The other guy working (on a land cruiser, ewww) is familiar to me.  I had brought my bicycle in one disgusting wet day with a flat tire.  I was cold and wet and late for work.  It was my second flat in two days.  I wanted to fork over my money and ride out with a fixed bike.  I got that but I also got a lecture.  The lecture went along the lines of  "people who have road bikes should be able to fix their flat tires in any weather and if they can't they shouldn't be on road bikes.  Maybe they shouldn't be bicycling at all."

Well fuck you too.  Yes it is better to be a person who fixes their own flat tires and does all their own work.  But how many working people fix their own cars these days?  Who punishes a car owner for bringing their car into the shop?  Fuck you.  If I'm cold and wet and late for work and I want to shell out $15 I'll pay to have someone fix my flat tire.

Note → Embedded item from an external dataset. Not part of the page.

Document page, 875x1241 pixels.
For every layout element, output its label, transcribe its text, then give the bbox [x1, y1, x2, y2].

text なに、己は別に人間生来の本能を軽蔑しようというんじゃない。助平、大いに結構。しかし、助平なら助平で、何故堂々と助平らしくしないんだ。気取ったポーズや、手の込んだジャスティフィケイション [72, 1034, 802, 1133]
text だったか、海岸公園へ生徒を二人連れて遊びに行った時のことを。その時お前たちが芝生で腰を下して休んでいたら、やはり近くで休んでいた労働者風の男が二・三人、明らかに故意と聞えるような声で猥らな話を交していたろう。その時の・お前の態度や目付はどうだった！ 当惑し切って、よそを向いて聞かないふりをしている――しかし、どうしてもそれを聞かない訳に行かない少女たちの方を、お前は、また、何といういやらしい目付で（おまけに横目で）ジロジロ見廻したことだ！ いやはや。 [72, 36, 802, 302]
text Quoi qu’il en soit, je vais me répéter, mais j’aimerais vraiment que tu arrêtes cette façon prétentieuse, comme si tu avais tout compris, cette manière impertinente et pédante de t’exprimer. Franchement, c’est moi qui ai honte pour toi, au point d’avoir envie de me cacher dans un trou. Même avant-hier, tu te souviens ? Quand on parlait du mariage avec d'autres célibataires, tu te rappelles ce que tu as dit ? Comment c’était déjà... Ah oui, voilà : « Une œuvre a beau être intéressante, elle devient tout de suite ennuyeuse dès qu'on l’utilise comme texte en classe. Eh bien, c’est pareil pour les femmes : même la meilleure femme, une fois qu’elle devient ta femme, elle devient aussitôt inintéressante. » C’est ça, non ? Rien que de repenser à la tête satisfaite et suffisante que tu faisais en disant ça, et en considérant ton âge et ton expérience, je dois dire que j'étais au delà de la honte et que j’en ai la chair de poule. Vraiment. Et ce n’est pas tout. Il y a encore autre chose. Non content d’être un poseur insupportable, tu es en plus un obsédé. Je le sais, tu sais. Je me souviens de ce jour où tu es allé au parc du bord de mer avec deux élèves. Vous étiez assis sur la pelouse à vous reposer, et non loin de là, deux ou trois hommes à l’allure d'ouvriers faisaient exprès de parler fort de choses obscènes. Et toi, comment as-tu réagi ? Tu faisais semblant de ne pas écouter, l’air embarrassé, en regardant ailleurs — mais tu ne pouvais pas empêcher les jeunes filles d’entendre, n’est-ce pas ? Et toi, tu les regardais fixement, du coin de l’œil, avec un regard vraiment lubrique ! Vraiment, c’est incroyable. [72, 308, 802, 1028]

Back to the squeaky chain day.  There's that guy.  And he can't help himself.  He starts right in.  When did I last bring the bicycle in for maintenance?  Well I ride every day, it's not easy to make the time.  There should be loaner bikes right?  Haha.

No Haha.

him:  "Are you an REI member?"
me:  "Yes."
him:  "Well you know that we offer bicycle maintenance classes.  You should sign up."
me:  [appreciates that this is the emotional bill, and I need to pay]  "Great idea."
him:  "The road bike is a sensitive instrument.  It needs a lot of attention."
me:  "Actually I have lubricant at home, but I forgot this morning..."
him [continues as if I said zero, tone snarky and critical]  "The bicycle is a finely tuned instrument."
me:  "yeah, yeah it is."


Then the guy who ACTUALLY HELPED ME as opposed to the guy who lectured me handed my bicycle back and I thanked him over and over and we chatted a little about Trek.  I tried to tip him but he laughed and shook his head.

So, to the other guy, who will hitherto be referred to as "The Swine"  here's what I didn't say because I was paying the bill by letting you be a jerk.

Fuck you.  Anyone gets to have a road bike.  It is such a crock that these bicycles are little Thoroughbreds that can't be taken out on a wet day or a dry day or an uneven day.  Bicycles need next to zero.  It's one of their beauties.  When the gears get used up they get replaced.  When the chain gets used up, replace that too. Most of it lasts for at least a year (even with the heavy use my bike gets) before it needs to be replaced.  We all deserve nice fast bicycles.  Anyone who actually rides (as opposed to storing their bike) deserves something they love that feels wonderful and free.   And thankfully the mechanism of the bicycle hasn't changed a lot.  You can maintain it (easily and occasionally) or fork over for someone else to do it.  So get off your high horse already.  It's lame.